Bacteria Make "Surface-to-air" missiles to shoot down our immune system
Bacteria need moisture, the right temperature, degree of acidity and nutrients to grow. For these reasons, our mucous membrane i.e. mouths and nasal passages make great places for some bacteria to live and grow. Many types of bacteria colonize these relatively attractive environments without causing us any harm. Our bodies have developed specialized antibodies, defensive weapons generated by our immune systems. These antibodies are called immunoglobulin A, or IgA for short. They are shaped a bit like the letter Y and can catch invading bacteria, sticking them to each other so that they end up in large clumps. These clumps of bacteria then get caught in the mucous that our bodies secrete. The moist skin that lines the mouth and nasal passages is covered in small hair-like structures called cilia, they act like a brush, sweeping the clumps of bacteria up and out so that you can expel them. You will probably have noticed that when you have a throat infection you produce greenish coloured mucous. That is a combination of the bacteria, antibodies and various cells and chemicals that your immune system has used to defeat the invading bacteria. The overall process is known as immune exclusion.

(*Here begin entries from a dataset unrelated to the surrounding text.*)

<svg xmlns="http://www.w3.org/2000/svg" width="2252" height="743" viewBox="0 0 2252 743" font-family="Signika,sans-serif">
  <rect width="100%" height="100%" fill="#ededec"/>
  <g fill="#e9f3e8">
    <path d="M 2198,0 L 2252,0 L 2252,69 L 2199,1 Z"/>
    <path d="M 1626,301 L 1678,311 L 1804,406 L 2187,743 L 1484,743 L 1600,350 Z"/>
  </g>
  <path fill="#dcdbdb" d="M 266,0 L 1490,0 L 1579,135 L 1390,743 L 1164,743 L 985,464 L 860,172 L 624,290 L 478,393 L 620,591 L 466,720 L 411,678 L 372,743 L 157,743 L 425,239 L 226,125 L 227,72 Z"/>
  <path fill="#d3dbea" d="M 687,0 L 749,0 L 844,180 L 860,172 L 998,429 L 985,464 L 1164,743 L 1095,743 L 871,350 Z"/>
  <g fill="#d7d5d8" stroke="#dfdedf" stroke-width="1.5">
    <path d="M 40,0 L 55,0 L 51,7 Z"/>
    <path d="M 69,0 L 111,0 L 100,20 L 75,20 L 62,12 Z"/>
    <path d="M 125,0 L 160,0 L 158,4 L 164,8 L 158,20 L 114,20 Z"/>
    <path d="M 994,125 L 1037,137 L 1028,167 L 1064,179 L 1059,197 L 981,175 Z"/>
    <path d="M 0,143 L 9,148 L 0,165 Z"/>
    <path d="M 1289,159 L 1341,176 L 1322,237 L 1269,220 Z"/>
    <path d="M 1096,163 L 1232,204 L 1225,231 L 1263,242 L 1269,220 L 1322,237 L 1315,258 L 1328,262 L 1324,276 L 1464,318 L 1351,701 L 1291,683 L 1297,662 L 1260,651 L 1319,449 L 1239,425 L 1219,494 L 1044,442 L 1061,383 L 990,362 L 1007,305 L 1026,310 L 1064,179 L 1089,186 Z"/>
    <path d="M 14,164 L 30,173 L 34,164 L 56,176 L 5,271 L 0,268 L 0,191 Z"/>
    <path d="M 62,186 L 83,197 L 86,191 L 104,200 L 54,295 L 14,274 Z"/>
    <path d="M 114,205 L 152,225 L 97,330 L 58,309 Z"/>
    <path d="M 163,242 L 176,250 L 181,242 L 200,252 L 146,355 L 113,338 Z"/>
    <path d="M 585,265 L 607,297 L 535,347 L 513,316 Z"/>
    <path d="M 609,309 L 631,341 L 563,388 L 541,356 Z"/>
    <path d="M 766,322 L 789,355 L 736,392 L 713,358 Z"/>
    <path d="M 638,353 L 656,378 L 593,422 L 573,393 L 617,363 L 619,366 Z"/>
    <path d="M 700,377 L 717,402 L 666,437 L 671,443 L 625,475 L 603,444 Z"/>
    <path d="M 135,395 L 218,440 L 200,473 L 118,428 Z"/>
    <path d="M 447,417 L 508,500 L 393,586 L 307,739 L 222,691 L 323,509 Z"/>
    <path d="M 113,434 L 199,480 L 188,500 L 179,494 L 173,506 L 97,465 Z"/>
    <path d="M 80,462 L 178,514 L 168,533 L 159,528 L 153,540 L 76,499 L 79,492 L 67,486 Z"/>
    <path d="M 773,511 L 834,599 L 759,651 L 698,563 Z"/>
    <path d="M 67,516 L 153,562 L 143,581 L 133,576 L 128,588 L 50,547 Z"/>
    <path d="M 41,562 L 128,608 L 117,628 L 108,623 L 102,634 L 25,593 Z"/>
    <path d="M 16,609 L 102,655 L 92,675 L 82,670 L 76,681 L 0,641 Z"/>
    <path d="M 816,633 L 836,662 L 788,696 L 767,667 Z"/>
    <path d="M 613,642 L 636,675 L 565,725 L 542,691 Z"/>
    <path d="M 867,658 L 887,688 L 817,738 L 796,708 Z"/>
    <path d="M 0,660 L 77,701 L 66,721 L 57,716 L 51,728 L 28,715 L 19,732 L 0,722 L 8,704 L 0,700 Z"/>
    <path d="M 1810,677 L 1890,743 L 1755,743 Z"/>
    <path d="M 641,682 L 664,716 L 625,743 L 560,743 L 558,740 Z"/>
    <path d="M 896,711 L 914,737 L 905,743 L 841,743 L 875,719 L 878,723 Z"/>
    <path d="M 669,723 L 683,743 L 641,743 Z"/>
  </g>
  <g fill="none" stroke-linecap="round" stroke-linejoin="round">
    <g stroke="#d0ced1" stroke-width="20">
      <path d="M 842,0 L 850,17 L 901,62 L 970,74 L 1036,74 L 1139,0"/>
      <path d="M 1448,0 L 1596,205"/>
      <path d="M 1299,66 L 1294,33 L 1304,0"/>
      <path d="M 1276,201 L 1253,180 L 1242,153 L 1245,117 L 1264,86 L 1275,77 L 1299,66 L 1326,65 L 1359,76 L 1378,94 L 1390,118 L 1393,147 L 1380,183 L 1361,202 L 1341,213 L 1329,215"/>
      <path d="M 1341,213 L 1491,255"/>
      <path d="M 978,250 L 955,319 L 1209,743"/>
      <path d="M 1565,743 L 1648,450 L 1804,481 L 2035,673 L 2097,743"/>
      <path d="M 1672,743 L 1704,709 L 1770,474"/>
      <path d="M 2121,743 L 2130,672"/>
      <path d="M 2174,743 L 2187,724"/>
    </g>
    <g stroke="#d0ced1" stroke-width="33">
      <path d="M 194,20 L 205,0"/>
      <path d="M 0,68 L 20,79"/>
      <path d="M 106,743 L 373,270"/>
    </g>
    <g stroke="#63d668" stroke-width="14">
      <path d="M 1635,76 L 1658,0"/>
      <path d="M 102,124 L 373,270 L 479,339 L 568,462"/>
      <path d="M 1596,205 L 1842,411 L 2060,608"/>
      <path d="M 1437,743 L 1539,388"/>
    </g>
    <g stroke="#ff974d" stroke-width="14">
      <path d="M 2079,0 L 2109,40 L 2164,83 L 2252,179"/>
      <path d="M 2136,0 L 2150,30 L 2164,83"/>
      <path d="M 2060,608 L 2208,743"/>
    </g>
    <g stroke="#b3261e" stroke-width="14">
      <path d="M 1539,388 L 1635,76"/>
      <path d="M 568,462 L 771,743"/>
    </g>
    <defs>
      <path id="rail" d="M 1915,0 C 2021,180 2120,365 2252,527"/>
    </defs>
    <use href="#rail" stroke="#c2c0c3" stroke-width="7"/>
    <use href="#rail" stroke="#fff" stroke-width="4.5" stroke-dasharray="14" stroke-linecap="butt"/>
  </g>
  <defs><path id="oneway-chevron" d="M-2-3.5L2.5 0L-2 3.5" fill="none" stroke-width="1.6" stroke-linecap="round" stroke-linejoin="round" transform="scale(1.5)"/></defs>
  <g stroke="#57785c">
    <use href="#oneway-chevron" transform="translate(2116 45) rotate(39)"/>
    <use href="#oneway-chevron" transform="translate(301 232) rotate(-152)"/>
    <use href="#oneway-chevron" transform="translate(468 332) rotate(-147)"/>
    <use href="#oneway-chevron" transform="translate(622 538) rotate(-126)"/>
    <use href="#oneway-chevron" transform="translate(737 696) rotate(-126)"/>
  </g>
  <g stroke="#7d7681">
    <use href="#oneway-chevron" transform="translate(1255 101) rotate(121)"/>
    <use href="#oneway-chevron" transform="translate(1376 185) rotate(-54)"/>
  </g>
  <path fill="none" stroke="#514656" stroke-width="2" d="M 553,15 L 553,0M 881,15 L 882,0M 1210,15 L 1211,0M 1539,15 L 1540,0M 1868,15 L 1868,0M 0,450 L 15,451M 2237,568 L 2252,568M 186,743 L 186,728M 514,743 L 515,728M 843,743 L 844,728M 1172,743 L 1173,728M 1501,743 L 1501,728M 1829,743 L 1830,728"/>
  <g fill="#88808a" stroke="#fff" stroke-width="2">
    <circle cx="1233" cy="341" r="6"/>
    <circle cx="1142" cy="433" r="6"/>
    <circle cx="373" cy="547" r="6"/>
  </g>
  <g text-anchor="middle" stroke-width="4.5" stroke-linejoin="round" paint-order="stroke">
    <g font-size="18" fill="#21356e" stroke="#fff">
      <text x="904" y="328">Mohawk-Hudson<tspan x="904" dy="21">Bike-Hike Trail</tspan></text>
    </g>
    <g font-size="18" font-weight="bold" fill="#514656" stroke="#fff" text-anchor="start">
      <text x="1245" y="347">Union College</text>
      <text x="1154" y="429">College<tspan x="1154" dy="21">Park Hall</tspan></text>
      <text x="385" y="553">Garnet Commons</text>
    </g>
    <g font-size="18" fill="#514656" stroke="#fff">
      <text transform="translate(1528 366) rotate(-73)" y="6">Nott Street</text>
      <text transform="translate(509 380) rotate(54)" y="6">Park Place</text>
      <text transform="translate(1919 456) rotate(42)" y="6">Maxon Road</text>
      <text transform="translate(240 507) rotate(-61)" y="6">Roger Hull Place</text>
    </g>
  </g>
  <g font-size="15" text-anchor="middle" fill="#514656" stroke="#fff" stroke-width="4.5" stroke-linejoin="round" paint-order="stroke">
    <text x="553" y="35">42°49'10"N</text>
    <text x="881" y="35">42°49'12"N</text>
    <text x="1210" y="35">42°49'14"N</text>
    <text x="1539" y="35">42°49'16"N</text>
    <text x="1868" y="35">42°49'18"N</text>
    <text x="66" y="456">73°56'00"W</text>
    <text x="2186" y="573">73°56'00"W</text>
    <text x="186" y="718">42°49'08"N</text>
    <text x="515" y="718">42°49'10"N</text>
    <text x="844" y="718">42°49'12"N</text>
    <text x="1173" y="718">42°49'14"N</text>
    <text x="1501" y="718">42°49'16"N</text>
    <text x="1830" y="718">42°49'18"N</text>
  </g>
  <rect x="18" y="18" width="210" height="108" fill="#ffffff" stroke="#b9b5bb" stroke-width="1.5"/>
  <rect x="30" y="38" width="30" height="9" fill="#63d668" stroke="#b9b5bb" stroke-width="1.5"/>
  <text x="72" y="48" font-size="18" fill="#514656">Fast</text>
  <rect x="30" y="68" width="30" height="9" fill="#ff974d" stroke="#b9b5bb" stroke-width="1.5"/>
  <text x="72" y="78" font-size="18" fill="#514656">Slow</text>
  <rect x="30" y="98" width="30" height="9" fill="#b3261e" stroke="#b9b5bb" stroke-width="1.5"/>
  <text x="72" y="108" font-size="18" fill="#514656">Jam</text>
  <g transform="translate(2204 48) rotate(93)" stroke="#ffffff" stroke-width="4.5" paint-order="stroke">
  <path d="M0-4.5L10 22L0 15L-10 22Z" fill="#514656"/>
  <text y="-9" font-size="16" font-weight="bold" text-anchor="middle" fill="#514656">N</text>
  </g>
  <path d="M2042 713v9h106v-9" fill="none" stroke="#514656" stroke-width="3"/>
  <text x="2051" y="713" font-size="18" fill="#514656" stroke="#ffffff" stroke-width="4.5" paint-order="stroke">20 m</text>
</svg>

An antibody, showing the Y shape and red, sticky patches that can grab the surface of invading bacteria
The IgA protease, showing its teeth in red!

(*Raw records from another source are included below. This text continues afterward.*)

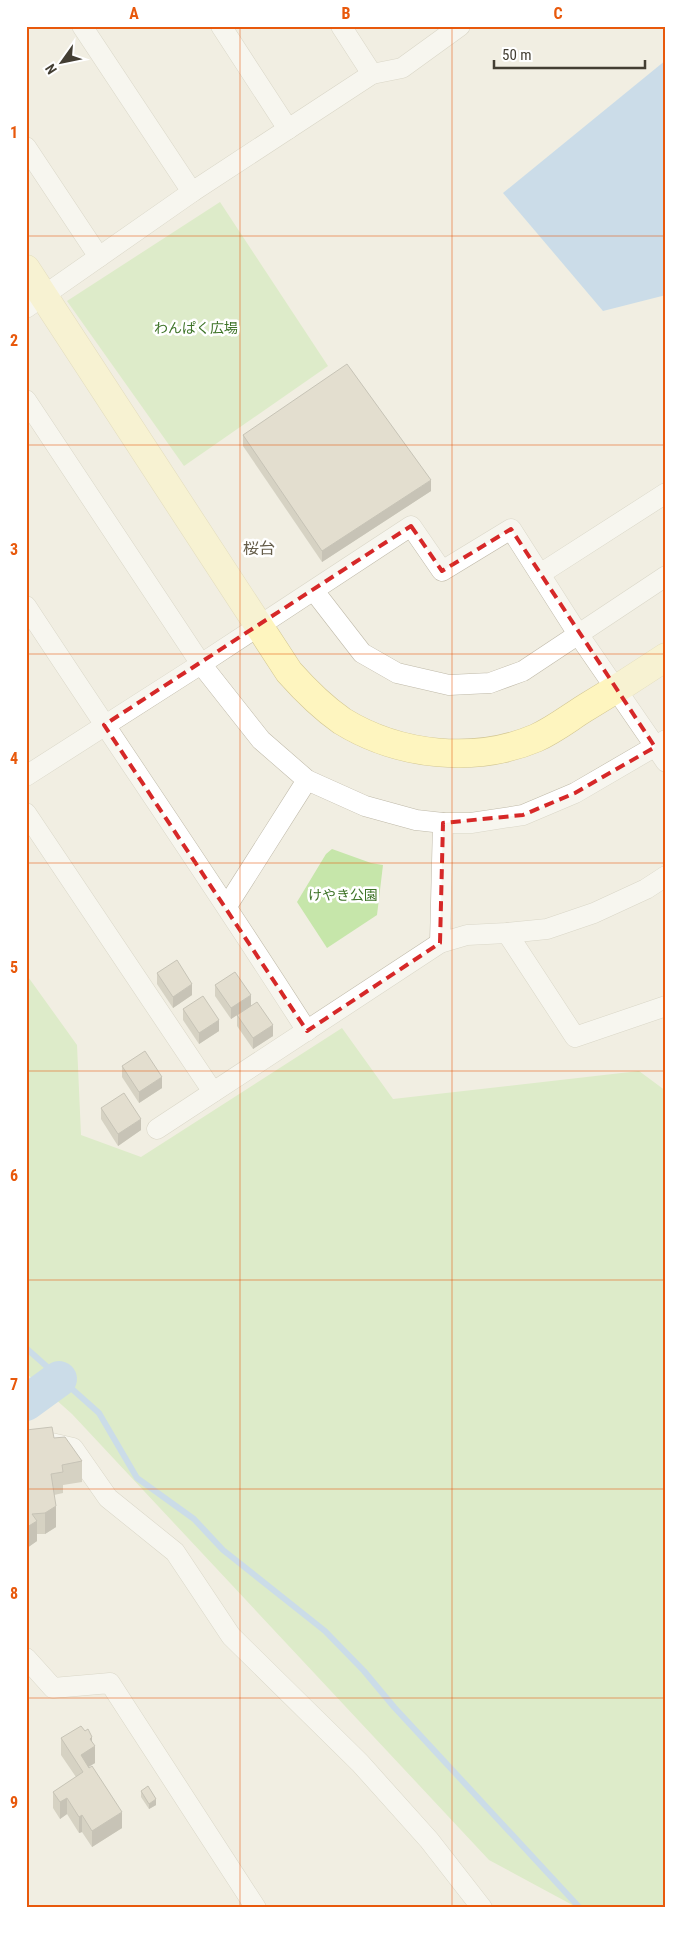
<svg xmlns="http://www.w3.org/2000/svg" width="692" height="1934" font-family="'Roboto Condensed','Noto Sans JP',sans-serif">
<rect width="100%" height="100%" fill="#f1eee2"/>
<g fill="#c6e6aa">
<path d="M220,202L328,366L184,466L67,301Z"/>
<path d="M332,849L371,863L383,865L377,915L327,948L297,902L326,854Z"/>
<path d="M26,974L77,1045L81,1135L141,1157L342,1028L393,1099L639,1071L666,1091V1908H578L489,1860L72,1414L26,1373Z"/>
</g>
<path fill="#9dc6ef" d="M666,60V295L603,311L503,193Z"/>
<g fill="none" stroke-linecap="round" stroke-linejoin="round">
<path stroke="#9dc6ef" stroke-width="6" d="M26,1348L99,1413L137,1478L194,1519L223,1550L325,1631L364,1671L394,1707L580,1908"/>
<path stroke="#9dc6ef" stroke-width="36" d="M26,1403L59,1379"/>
<defs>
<g id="street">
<path d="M82,26L192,192"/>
<path d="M221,26L288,129"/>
<path d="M341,26L372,74"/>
<path d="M26,147L99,257"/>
<path d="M26,308L192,192L372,74L402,68L460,26"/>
<path d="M26,400L201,664L261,740L307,780L365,806L416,820L443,823H471L523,815L575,793L666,740"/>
<path d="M540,574L666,493"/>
<path d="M314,591L362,653L397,673L449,685L490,683L523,671L666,576"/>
<path d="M26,606C119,748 216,888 307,1031"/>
<path d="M26,776L201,664L411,526L442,571L511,529L578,634L666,762"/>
<path d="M26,813L213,1092"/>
<path d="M227,906L307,780"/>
<path d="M507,933L575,1037L666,1006"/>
<path d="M440,943L443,823"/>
<path d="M157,1129L440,943L467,935L507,933L547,929L594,913L646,889L666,876"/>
<path d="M26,1441L38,1440L73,1448L108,1498L175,1552L231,1636L360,1763L429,1840L482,1908"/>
<path d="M26,1658L53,1688L110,1683L256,1908"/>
</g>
<path id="secondary" d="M26,269L289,672C305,690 322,707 342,721C399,756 475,764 536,738C554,730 569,718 585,708C612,692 639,675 666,657"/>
</defs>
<use href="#street" stroke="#bfb9a8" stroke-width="21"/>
<use href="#secondary" stroke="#d2c692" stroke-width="29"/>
<use href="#street" stroke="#fff" stroke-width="20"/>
<use href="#secondary" stroke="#fef5bf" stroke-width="28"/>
</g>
<g fill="#b5af9e">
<path d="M243,435L431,491L322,562L243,446Z"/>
<path d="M157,973L192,995L173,1008L157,984Z"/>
<path d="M215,985L251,1006L273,1036L253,1049L237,1026V1015L231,1019L215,996Z"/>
<path d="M183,1009L219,1031L199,1044L183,1020Z"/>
<path d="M122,1066L162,1088L139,1103L122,1077Z"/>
<path d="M101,1108L141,1130L118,1146L101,1119Z"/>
<path d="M26,1430L54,1438L82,1461V1482L63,1485V1493L54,1495L56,1527L45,1534H37V1541L27,1548Z"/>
<path d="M61,1738L92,1743L95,1763L89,1766L122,1828L92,1847L82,1832L79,1833L67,1814L60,1819L53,1808V1792L76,1777L61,1755Z"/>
<path d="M141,1791L156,1805L149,1809L141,1797Z"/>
</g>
<g fill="#948e81">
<path d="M431,480V491L322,562V551Z"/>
<path d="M192,984V995L173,1008V997Z"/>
<path d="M251,995V1006L231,1019V1008Z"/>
<path d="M219,1020V1031L199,1044V1033Z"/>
<path d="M273,1025V1036L253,1049V1038Z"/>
<path d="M162,1077V1088L139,1103V1092Z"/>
<path d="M141,1119V1130L118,1146V1134Z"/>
<path d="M56,1506V1527L45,1534V1513Z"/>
<path d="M37,1521V1541L27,1548V1527Z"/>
<path d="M92,1737V1748L95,1746V1763L82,1771L81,1755L90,1739Z"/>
<path d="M67,1798V1814L60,1819V1802Z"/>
<path d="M156,1799V1805L149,1809V1804Z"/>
<path d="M122,1812V1828L92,1847V1831Z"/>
<path d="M82,1815V1832L79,1833V1817Z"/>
</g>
<g fill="#d3cbb8" stroke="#948e81">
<path d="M347,364L431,480L322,551L243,435Z"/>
<path d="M177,960L192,984L173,997L157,973Z"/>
<path d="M235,972L251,995L231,1008L215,985Z"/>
<path d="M203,996L219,1020L199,1033L183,1009Z"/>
<path d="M257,1002L273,1025L253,1038L237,1015Z"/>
<path d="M145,1051L162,1077L139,1092L122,1066Z"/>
<path d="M124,1093L141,1119L118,1134L101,1108Z"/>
<path d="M52,1427L54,1438L65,1437L82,1461L62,1465L63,1472L51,1474L56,1506L45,1513L32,1514L37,1521L27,1527L26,1430Z"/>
<path d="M81,1726L85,1731L88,1729L92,1737L90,1739L95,1746L81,1755L89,1768L92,1766L122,1812L92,1831L82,1815L79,1817L67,1798L60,1802L53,1792L83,1772L61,1738Z"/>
<path d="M148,1786L156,1799L149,1804L141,1791Z"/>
</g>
<path d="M0 0H692V1934H0ZM411,526L442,571L511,529L655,747L575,793L523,815L443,823L440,943L307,1031L104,725Z" fill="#f1eee2" fill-opacity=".55" fill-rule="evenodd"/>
<path fill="none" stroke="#d62828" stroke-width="4" stroke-dasharray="10 6" stroke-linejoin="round" d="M411,526L442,571L511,529L655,747L575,793L523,815L443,823L440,943L307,1031L104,725Z"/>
<path fill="none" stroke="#e8590c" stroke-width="1" stroke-opacity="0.55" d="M240,26V1908M452,26V1908M26,236H666M26,445H666M26,654H666M26,863H666M26,1071H666M26,1280H666M26,1489H666M26,1698H666"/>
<g text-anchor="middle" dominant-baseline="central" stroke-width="5" stroke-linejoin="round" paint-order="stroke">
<g font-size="14" fill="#3d7327" stroke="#fff">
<text x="196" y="328">わんぱく広場</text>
<text x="343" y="895">けやき公園</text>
</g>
<g font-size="16" fill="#655d4a" stroke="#fff">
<text x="259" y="548">桜台</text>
</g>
</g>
<rect width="692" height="1934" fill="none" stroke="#ffffff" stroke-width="55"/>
<g transform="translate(62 62) rotate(237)" stroke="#ffffff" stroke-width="4" paint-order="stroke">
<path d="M0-4L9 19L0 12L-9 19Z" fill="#433e33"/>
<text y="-8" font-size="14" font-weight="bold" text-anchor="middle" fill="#433e33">N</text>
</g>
<path d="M494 60v8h151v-8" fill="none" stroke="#433e33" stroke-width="2.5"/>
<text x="502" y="60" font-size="15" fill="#433e33" stroke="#ffffff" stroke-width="4" paint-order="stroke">50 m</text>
<rect x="28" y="28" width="636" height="1878" fill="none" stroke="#e8590c" stroke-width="2"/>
<g font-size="16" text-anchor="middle" font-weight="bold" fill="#e8590c">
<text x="134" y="19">A</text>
<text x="346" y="19">B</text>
<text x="558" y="19">C</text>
<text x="14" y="138">1</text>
<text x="14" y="346">2</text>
<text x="14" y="555">3</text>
<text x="14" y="764">4</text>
<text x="14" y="973">5</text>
<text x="14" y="1181">6</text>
<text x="14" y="1390">7</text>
<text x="14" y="1599">8</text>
<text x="14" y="1808">9</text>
</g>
</svg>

An Arms RaceSome bacteria have developed weapons that can cut our antibodies into small pieces so that they become unable to stick the invading bacteria into clumps. These anti-antibodies are called IgA proteases and are produced inside bacteria like the ones that cause meningitis and gonorrhoea. The bacteria make proteins inside their cells and then these proteins get secreted through the bacterium's surface. The protease can then attack the antibodies and allowing the bacteria to gain a foothold. These proteases also seem able to attack other human proteins and help the bacteria burrow through the skin and eventually into the bloodstream.